Con el candelabro en una mano, y arrastrando a Clark con la otra, corrimos hacia la escalera.
Tenía que salvar a Charley. Tenía que hacerlo.
Subí los peldaños a toda velocidad, y al llegar arriba me paré de golpe.
Con el corazón acelerado, recorrí el pasillo con la mirada. No había nadie.
Avancé de puntillas hacia el lavabo. No oía nada, excepto los jadeos de Clark y mis propios latidos.
Cuando llegué al baño, me encontré la puerta cerrada.
Cogí el pomo, pero estaba tan empapada de sudor que se me escurrió de la mano.
Abrí la puerta unos centímetros y miré por el hueco, pero no vi absolutamente nada.
Empujé la puerta un poco más. Clark, a mis espaldas, me echaba el aliento sobre el cuello. Seguí empujando con cuidado.
—¡Charley! —grité aliviada.
El perro estaba en la bañera, acurrucado en una esquina. Asustado, pero a salvo.
Nos miró con sus grandes ojos castaños, movió la cola con timidez, y se puso a ladrar.
—¡Chsss! —le susurré mientras lo acariciaba—. Charley, por favor. El monstruo nos va a oír. No hagas ruido.
Pero Charley siguió ladrando con más fuerza.
Hacía tal escándalo, que apenas oímos el coche cuando aparcó junto a la casa.

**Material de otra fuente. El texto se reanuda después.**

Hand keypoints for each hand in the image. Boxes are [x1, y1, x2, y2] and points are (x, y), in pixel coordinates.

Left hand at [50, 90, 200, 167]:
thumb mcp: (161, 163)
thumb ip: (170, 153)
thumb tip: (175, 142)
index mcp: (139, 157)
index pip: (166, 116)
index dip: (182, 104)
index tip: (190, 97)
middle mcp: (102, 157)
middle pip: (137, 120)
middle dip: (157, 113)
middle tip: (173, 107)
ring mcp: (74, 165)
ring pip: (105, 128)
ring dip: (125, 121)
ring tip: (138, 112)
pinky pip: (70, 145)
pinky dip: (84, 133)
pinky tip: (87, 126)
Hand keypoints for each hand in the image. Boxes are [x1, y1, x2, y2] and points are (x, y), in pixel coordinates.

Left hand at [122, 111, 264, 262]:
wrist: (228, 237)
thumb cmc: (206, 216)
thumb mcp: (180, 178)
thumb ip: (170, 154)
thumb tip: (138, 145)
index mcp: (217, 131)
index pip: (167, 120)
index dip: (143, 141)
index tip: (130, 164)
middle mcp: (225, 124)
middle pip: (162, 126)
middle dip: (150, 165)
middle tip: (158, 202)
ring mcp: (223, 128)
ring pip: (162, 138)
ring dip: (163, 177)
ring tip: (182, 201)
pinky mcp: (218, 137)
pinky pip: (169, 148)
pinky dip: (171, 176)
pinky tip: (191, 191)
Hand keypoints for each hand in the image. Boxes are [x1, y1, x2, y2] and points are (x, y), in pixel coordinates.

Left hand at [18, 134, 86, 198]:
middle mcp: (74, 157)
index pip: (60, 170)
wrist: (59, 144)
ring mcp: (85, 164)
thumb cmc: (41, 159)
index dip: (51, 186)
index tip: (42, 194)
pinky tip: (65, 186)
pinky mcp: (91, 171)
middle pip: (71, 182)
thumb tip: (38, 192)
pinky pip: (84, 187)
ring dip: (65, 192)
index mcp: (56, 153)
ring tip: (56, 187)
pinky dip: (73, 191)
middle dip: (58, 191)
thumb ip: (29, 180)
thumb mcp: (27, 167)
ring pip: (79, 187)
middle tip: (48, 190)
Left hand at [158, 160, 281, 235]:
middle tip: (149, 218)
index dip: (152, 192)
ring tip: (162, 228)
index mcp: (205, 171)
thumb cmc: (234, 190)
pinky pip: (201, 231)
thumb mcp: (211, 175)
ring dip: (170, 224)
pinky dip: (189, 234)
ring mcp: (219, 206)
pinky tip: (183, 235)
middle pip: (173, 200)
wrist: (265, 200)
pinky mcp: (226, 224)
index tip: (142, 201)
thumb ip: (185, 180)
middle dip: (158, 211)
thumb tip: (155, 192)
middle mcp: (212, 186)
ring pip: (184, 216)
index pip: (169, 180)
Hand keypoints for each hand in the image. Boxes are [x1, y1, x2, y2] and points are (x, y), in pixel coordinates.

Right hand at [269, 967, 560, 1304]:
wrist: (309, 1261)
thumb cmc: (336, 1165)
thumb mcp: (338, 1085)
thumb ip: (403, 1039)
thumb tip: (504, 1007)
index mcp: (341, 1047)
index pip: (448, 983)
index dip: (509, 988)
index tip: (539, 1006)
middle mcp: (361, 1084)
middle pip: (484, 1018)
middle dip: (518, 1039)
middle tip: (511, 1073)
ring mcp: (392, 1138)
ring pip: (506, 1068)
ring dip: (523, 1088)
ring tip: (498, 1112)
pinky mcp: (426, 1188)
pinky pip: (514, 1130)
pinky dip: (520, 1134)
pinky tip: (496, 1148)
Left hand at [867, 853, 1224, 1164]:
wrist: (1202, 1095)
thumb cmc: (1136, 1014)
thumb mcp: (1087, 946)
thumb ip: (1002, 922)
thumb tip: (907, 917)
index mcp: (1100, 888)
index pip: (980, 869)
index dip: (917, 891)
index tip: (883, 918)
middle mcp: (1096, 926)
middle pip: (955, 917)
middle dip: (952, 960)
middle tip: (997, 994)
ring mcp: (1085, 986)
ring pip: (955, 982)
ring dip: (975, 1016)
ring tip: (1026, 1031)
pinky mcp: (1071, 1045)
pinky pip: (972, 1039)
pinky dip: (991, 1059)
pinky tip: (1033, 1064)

—¡Chssss! ¿Lo has oído? —le pregunté a mi hermano.
—¡Un portazo de coche! —respondió con la boca abierta.
—¡Vamos! —le urgí.
—¡Han vuelto los abuelos! —gritó Clark entusiasmado—. ¡Seguro que han traído ayuda!
—Tú quédate —le ordené a Charley, mientras salía con Clark del lavabo—. Eso es, buen chico.
Quédate aquí.
Clark cerró la puerta, y los dos nos precipitamos escaleras abajo.
—¡Sabía que volverían! ¡No nos podían dejar! —gritó Clark.
Seguimos bajando la escalera a grandes saltos.
De pronto, el coche volvió a ponerse en marcha.
Lo oímos alejarse de la puerta y recorrer el camino de entrada a la casa, en sentido inverso.
—¡Nooo! —chillé desesperada cuando llegué junto la puerta principal—. ¡No te vayas! ¡No te vayas!
Golpeé la puerta con los puños y empecé a pegarle patadas. Fue entonces cuando vi el trozo de papel rosa en el suelo. Lo habían metido por debajo de la puerta.
Era una nota. La cogí con mano temblorosa y la leí en voz alta.
«No volveremos hasta la próxima semana. Lo sentimos, chicos, pero el trabajo nos llevará más tiempo de lo que pensábamos.»
Papá y mamá habían llamado por teléfono, y nos habían dejado ese mensaje.
No eran los abuelos. El señor Donner, del supermercado, debía de haber cogido el mensaje y había venido en coche a traerlo.
El rugido del monstruo me devolvió a la realidad.
Me di la vuelta.
Clark se había ido.
—¡Clark! —grité—. ¿Dónde estás?
Los rugidos se hicieron más fuertes y amenazadores.
—¡Clark! —volví a gritar—. ¡Clark!
—¡Gretchen! ¡Ven, rápido! —respondió con voz temblorosa, desde la cocina.